The check arrived and Lea pulled out her wallet. Her father didn’t try to pay, only watched as she handed the waiter a card. When the waiter was gone, Lea busied herself with her coat and purse.

“Look,” her father said in a low voice. “I thought of calling you many times, of sending you a message, paying you a visit. Believe me, I wanted to. But it would have only made things worse. I knew Uju had done a great job of dealing with—everything. You were happy, healthy. Healthfin job. Todd. You had, have, a great life. And I get it, I really do. What else were you supposed to do? Sit around and pine after your deadbeat, antisanct, absent dad?”

Lea slipped off the bar stool. “I need to go,” she muttered again.

“Especially after what happened at school, you know—” He stopped, running his hands over his cheeks.

Lea became aware of the unnaturally bright voices of the group next to them, the sideways glances between what seemed like choreographed laughter.

“I really, really have to go. Goodbye, Dad,” she said.

But something inside her cracked when she said the word Dad, and she saw from the way he blinked that he had felt it, too.
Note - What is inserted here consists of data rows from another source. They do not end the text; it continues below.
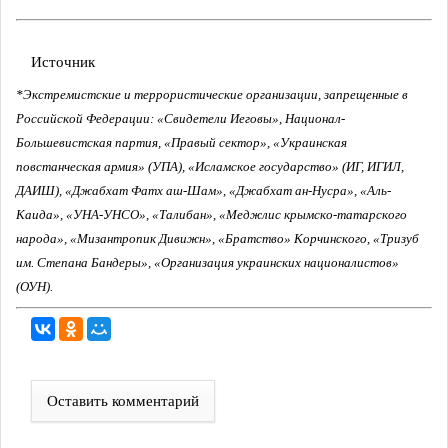
Источник
*Экстремистские и террористические организации, запрещенные в
Российской Федерации: «Свидетели Иеговы», Национал-
Большевистская партия, «Правый сектор», «Украинская
повстанческая армия» (УПА), «Исламское государство» (ИГ, ИГИЛ,
ДАИШ), «Джабхат Фатх аш-Шам», «Джабхат ан-Нусра», «Аль-
Каида», «УНА-УНСО», «Талибан», «Меджлис крымско-татарского
народа», «Мизантропик Дивижн», «Братство» Корчинского, «Тризуб
им. Степана Бандеры», «Организация украинских националистов»
(ОУН).
Оставить комментарий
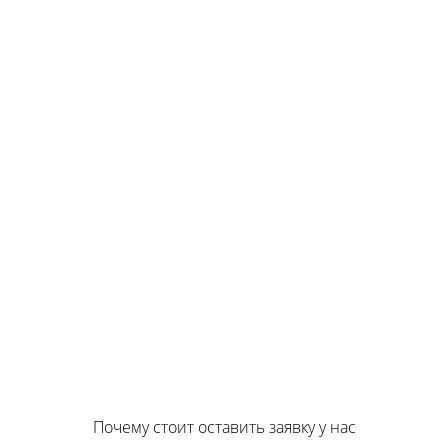
Почему стоит оставить заявку у нас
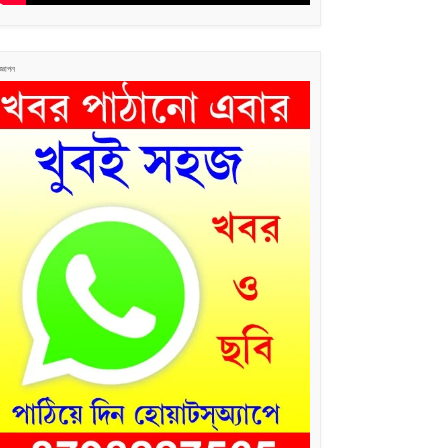
জ্ঞাপন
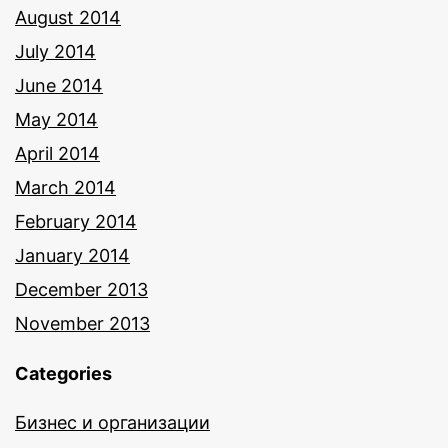
August 2014
July 2014
June 2014
May 2014
April 2014
March 2014
February 2014
January 2014
December 2013
November 2013
Categories
Бизнес и организации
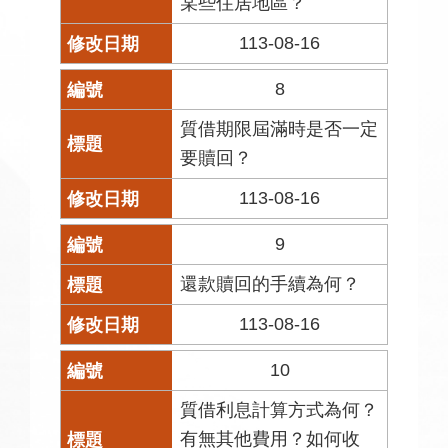
某些住居地區？
113-08-16
8
質借期限屆滿時是否一定
要贖回？
113-08-16
9
還款贖回的手續為何？
113-08-16
10
質借利息計算方式為何？
有無其他費用？如何收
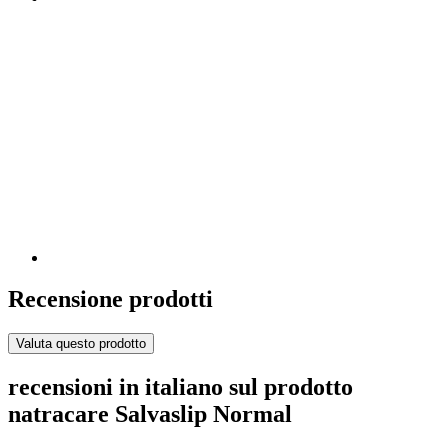
Recensione prodotti
Valuta questo prodotto
recensioni in italiano sul prodotto
natracare Salvaslip Normal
“Wait.” He pulled a pen out from the inside of his blazer and scribbled something down onto a damp napkin. When he was done, he thrust it at her. “Just in case you want to—I don’t know, talk. Or something.” He leaned toward her and slipped the napkin into her purse.

She didn’t look back as she maneuvered her way through the crowd. It was only after she stepped out of the juice bar and was standing on the pavement that she allowed herself to look. Her father had made no move to leave. He sat with his head bowed, staring at the half-drunk smoothie clasped between his hands.

The young men next to him were handing around one of the babies, whose balled fleshy fists flailed about as it was passed. The adults’ faces were lit up with joy, all their attention focused laserlike on the child, their eyes and hands alert to its every twitch. The baby began to cry, noiselessly, behind the glass window. Its face was a purple knot of flesh, glistening and ugly with need.